Факт, что дети, взращенные «людьми шестидесятых годов», отказываются от наследства своих отцов, от солидарности с ними и идут искать каких-то новых путей жизни, другой «правды», нежели та, к которой их приучали так долго и так, по-видимому, успешно, есть факт одинаково для всех поразительный, вносящий много боли в нашу внутреннюю жизнь и, без сомнения, одною силою своею, своим значением имеющий определить характер по крайней мере ближайшего будущего.

Между вопросами, занимающими теперь общество, многие более неотложны, более нетерпеливо ждут и нуждаются в разрешении; но нет между ними ни одного столь общего и столь нуждающегося в целостном освещении его причин и смысла.

Прежде всего о внутренней боли, которая чувствуется в этом разладе между отцами и детьми.

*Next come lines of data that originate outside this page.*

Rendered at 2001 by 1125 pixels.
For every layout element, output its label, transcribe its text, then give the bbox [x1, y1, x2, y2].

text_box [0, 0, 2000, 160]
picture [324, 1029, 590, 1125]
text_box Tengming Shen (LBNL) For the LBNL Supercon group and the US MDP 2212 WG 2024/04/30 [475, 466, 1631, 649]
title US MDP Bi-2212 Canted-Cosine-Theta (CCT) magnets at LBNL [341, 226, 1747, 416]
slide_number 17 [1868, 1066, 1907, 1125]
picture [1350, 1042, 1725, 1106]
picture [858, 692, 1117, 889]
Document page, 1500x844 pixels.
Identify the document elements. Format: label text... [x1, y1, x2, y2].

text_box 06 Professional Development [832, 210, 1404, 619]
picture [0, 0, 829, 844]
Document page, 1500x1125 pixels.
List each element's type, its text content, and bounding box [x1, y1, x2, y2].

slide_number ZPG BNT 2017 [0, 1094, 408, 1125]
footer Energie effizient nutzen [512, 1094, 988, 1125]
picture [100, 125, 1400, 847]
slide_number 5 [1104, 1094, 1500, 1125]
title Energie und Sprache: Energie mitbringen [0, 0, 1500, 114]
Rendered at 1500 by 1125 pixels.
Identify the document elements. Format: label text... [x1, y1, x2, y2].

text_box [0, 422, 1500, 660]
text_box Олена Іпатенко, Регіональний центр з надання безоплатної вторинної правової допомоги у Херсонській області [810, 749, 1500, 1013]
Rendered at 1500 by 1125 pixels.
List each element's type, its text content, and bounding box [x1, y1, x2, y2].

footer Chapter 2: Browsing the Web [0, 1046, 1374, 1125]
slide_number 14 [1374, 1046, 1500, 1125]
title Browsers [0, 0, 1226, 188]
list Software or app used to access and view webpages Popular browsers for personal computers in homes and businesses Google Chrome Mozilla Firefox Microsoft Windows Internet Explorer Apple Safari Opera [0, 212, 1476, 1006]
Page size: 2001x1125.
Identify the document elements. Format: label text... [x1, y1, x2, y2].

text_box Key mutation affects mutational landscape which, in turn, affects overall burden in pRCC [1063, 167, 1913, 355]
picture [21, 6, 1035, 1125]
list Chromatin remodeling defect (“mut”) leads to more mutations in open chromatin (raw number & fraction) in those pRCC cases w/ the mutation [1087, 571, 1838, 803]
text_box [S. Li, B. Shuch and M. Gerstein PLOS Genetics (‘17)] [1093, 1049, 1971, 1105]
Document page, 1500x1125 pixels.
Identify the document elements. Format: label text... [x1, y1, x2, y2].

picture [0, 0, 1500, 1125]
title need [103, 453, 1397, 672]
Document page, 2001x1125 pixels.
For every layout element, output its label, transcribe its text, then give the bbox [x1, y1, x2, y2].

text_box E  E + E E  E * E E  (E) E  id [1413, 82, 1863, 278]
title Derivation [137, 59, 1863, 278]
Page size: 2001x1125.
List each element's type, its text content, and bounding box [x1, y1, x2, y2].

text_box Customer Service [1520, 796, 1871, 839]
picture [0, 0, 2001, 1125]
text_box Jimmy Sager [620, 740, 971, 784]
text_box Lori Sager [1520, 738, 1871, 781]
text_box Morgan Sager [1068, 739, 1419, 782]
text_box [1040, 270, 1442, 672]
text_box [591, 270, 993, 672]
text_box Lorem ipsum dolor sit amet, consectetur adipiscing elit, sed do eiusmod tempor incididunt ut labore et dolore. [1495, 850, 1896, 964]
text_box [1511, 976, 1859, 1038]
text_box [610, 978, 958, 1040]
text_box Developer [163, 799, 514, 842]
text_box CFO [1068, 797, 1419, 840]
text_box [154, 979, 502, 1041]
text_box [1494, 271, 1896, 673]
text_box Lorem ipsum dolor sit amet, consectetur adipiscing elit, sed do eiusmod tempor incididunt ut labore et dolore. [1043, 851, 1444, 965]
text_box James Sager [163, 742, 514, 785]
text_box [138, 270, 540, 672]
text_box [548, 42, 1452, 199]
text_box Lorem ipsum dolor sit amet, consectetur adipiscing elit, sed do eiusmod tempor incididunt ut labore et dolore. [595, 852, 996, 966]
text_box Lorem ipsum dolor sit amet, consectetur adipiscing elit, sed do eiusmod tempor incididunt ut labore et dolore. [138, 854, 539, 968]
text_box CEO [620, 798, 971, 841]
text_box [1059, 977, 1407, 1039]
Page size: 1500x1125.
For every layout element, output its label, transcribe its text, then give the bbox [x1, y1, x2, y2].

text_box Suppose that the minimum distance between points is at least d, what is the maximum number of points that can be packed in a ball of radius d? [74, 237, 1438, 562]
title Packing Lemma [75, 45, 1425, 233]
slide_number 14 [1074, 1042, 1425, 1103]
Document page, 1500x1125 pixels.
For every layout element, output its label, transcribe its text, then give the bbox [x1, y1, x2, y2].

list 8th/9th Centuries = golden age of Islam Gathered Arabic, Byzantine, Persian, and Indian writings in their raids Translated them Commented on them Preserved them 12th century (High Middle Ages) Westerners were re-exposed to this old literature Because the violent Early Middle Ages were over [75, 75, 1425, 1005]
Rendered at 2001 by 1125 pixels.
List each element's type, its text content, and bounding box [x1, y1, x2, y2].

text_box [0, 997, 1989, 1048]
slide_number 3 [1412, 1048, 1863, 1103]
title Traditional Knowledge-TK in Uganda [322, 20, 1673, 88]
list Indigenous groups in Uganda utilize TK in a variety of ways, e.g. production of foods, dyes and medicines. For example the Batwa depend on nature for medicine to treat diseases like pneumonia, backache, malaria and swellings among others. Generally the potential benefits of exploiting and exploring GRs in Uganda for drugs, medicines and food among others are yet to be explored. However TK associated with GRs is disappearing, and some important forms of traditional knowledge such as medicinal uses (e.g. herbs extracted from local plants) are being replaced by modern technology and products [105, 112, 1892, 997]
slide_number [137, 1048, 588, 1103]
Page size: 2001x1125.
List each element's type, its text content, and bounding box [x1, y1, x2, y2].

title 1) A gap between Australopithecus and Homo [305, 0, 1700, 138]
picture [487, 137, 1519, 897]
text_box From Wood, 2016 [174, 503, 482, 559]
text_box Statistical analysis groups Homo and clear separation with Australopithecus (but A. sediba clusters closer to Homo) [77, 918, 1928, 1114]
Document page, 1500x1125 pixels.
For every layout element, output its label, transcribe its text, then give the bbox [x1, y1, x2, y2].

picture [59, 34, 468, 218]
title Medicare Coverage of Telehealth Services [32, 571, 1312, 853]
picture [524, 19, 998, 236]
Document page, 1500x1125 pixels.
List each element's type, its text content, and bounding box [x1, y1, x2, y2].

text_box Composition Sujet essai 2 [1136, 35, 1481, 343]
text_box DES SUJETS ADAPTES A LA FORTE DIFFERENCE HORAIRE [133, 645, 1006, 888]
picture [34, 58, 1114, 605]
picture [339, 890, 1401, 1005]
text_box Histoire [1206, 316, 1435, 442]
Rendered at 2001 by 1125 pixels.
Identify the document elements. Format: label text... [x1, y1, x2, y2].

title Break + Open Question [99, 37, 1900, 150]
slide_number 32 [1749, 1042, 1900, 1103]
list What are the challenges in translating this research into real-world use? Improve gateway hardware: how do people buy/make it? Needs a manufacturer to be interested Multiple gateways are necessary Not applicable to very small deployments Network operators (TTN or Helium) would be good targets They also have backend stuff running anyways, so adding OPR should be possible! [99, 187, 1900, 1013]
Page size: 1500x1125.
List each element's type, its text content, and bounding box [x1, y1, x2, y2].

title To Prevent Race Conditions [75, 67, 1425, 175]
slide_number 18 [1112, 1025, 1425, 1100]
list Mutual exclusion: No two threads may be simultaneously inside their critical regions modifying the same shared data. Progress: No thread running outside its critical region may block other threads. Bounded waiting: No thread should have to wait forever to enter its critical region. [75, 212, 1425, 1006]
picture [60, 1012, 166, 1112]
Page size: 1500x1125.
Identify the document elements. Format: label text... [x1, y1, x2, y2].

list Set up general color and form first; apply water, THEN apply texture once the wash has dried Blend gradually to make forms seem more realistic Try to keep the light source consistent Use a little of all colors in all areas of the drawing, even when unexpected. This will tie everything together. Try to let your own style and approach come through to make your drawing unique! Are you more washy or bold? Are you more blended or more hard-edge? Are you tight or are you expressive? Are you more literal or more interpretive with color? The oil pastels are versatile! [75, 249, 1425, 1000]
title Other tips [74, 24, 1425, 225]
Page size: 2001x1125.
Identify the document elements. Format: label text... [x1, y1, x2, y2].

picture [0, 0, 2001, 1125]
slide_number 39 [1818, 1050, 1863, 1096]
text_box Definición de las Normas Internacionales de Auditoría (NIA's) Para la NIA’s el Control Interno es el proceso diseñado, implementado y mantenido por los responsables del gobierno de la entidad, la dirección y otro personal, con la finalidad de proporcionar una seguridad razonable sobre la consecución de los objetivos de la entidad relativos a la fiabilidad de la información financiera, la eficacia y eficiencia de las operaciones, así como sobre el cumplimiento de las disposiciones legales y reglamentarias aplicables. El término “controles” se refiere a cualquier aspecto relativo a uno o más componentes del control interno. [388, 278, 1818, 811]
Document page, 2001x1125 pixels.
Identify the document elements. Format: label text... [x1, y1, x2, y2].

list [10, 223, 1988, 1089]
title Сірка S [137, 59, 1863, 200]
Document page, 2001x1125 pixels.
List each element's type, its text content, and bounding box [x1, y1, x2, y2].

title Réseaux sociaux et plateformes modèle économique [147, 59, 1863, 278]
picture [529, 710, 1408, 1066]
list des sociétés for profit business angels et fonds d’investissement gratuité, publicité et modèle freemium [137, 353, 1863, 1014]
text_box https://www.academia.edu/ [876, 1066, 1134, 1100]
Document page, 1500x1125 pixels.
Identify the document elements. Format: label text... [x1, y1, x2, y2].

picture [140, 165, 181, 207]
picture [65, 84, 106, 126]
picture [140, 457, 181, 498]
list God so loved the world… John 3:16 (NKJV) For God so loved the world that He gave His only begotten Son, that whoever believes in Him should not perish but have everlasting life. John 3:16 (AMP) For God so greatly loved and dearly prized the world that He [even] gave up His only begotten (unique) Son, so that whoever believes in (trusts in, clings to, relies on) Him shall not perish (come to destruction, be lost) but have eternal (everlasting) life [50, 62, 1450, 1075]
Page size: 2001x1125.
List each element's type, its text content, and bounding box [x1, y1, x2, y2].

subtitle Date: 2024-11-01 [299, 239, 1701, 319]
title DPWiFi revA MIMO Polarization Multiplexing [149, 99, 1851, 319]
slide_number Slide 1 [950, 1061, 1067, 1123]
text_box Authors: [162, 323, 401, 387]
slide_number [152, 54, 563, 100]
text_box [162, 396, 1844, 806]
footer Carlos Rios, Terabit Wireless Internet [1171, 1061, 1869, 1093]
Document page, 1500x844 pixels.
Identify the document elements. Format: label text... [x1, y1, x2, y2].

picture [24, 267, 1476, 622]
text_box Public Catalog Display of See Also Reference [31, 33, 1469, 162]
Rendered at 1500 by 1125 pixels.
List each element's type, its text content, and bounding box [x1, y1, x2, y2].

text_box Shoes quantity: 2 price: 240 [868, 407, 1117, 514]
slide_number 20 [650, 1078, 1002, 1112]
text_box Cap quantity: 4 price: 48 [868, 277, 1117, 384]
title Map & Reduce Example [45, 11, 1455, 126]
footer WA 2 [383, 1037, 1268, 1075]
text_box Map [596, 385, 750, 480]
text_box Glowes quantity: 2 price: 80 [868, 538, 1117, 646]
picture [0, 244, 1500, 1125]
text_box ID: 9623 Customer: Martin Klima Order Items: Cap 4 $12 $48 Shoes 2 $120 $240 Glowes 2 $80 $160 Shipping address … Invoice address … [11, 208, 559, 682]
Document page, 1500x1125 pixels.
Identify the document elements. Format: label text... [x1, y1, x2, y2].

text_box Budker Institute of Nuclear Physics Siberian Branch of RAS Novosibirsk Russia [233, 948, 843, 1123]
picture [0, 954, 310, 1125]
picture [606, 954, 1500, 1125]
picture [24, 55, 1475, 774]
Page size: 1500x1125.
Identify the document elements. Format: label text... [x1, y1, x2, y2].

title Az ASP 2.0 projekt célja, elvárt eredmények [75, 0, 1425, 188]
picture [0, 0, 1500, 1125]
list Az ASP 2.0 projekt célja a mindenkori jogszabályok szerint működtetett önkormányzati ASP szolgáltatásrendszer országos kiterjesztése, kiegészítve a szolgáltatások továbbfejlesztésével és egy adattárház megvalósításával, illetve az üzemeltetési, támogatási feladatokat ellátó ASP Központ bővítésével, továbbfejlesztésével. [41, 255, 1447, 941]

Нужно вспомнить то одушевление, ту полную веру людей шестидесятых и семидесятых годов в себя, в свои принципы, в свое близкое и вековечное торжество, чтобы понять всю горечь их разочарования при виде того, как, не говоря уже о дальнейших поколениях, их же собственные дети совершенно отвращаются от них — и с ними от самих людей, седины и труд которых они были бы готовы почтить, если бы только не эти принципы. И далее, чтобы понять жгучесть этой боли и чувство ужасного стыда, в ней содержащегося, нужно вспомнить, как проводили люди шестидесятых годов своих отцов — эту светлую плеяду людей сороковых и пятидесятых годов, первых славянофилов и столь же благородных и идеальных первых западников...

 

II

...Но какая разница между тем, как сходили с исторической сцены люди сороковых и пятидесятых годов, и тем, как сходят теперь с этой же сцены их дети! Несколько слабохарактерные, всегда изящные и задумчивые; несколько неправые, как и всякое поколение, перед вечными обязанностями человека на земле, люди сороковых и пятидесятых годов прежде всего устремили свое внимание именно на эти последние.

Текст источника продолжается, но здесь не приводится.